_Dataset entries_.

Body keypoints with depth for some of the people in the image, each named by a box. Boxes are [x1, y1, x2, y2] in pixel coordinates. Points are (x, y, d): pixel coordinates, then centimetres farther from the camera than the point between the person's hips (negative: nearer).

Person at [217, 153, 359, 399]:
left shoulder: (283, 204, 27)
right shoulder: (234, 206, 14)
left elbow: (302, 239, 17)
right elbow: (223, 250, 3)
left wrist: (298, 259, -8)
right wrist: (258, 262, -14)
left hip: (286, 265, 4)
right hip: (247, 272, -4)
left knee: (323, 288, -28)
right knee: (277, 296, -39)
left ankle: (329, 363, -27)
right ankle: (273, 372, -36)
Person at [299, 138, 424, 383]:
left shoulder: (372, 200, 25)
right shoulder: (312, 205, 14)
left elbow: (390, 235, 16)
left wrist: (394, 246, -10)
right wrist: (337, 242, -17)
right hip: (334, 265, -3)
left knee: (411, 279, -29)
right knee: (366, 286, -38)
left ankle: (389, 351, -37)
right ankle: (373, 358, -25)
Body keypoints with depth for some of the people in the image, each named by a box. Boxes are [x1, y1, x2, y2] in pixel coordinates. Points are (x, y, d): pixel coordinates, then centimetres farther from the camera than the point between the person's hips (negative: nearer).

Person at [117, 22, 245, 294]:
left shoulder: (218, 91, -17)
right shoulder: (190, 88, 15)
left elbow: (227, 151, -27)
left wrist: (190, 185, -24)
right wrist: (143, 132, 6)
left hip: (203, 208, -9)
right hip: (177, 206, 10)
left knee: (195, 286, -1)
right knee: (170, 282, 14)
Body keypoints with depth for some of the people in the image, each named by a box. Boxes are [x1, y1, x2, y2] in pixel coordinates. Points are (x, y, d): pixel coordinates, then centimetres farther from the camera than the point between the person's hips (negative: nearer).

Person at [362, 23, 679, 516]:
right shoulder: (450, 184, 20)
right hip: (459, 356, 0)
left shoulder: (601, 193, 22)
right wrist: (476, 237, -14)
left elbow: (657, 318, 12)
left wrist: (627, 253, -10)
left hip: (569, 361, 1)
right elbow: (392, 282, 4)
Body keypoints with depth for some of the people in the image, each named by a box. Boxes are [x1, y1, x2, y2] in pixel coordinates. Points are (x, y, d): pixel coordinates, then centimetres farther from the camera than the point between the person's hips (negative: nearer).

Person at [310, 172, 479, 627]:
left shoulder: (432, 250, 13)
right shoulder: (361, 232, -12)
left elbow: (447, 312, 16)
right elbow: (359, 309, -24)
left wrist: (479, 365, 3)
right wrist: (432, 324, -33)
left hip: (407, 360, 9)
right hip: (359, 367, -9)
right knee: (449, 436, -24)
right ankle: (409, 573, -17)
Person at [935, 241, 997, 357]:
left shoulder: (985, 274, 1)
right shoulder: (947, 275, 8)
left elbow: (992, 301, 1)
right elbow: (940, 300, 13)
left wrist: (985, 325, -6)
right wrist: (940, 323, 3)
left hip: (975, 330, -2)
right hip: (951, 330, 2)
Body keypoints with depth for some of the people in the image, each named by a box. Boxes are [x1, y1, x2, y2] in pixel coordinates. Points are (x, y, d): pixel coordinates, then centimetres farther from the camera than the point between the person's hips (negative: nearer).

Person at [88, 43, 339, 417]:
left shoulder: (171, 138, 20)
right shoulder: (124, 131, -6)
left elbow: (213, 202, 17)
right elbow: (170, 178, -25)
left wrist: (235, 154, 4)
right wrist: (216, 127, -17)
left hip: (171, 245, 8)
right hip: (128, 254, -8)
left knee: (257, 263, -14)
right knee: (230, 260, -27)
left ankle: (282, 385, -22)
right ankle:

_What you have to do_. Print all of the rows above verbatim.

_Exercise output_.
Body keypoints with depth for some of the people in the image, each named by a box. Boxes are [x1, y1, x2, y2] in pixel coordinates. Points are (x, y, d): pixel coordinates, then centimetres farther from the camera than the point between the person's hips (negative: nearer).

Person at [217, 153, 359, 399]:
left shoulder: (283, 204, 27)
right shoulder: (234, 206, 14)
left elbow: (302, 239, 17)
right elbow: (223, 250, 3)
left wrist: (298, 259, -8)
right wrist: (258, 262, -14)
left hip: (286, 265, 4)
right hip: (247, 272, -4)
left knee: (323, 288, -28)
right knee: (277, 296, -39)
left ankle: (329, 363, -27)
right ankle: (273, 372, -36)
Person at [299, 138, 424, 383]:
left shoulder: (372, 200, 25)
right shoulder: (312, 205, 14)
left elbow: (390, 235, 16)
left wrist: (394, 246, -10)
right wrist: (337, 242, -17)
right hip: (334, 265, -3)
left knee: (411, 279, -29)
right knee: (366, 286, -38)
left ankle: (389, 351, -37)
right ankle: (373, 358, -25)
Body keypoints with depth for some of the people in the image, each named by a box. Boxes are [x1, y1, x2, y2] in pixel coordinates. Points are (x, y, d): pixel coordinates, then centimetres farther from the camera than the point between the person's hips (negative: nearer).

Person at [117, 22, 245, 294]:
left shoulder: (218, 91, -17)
right shoulder: (190, 88, 15)
left elbow: (227, 151, -27)
left wrist: (190, 185, -24)
right wrist: (143, 132, 6)
left hip: (203, 208, -9)
right hip: (177, 206, 10)
left knee: (195, 286, -1)
right knee: (170, 282, 14)
Body keypoints with depth for some of the people in the image, each named by a box. Boxes are [x1, y1, x2, y2] in pixel coordinates. Points are (x, y, d): pixel coordinates, then centimetres farther from the camera than the point between the person's hips (negative: nearer).

Person at [362, 23, 679, 516]:
right shoulder: (450, 184, 20)
right hip: (459, 356, 0)
left shoulder: (601, 193, 22)
right wrist: (476, 237, -14)
left elbow: (657, 318, 12)
left wrist: (627, 253, -10)
left hip: (569, 361, 1)
right elbow: (392, 282, 4)
Body keypoints with depth for some of the people in the image, each named by a box. Boxes are [x1, y1, x2, y2] in pixel coordinates. Points are (x, y, d): pixel coordinates, then centimetres farther from the camera than the point between the person's hips (negative: nearer).

Person at [310, 172, 479, 627]:
left shoulder: (432, 250, 13)
right shoulder: (361, 232, -12)
left elbow: (447, 312, 16)
right elbow: (359, 309, -24)
left wrist: (479, 365, 3)
right wrist: (432, 324, -33)
left hip: (407, 360, 9)
right hip: (359, 367, -9)
right knee: (449, 436, -24)
right ankle: (409, 573, -17)
Person at [935, 241, 997, 357]:
left shoulder: (985, 274, 1)
right shoulder: (947, 275, 8)
left elbow: (992, 301, 1)
right elbow: (940, 300, 13)
left wrist: (985, 325, -6)
right wrist: (940, 323, 3)
left hip: (975, 330, -2)
right hip: (951, 330, 2)
Body keypoints with depth for some of the people in the image, each named by a box. Boxes are [x1, y1, x2, y2] in pixel coordinates. Points are (x, y, d): pixel coordinates, then centimetres farther from the camera than the point between the person's hips (negative: nearer).

Person at [88, 43, 339, 417]:
left shoulder: (171, 138, 20)
right shoulder: (124, 131, -6)
left elbow: (213, 202, 17)
right elbow: (170, 178, -25)
left wrist: (235, 154, 4)
right wrist: (216, 127, -17)
left hip: (171, 245, 8)
right hip: (128, 254, -8)
left knee: (257, 263, -14)
right knee: (230, 260, -27)
left ankle: (282, 385, -22)
right ankle:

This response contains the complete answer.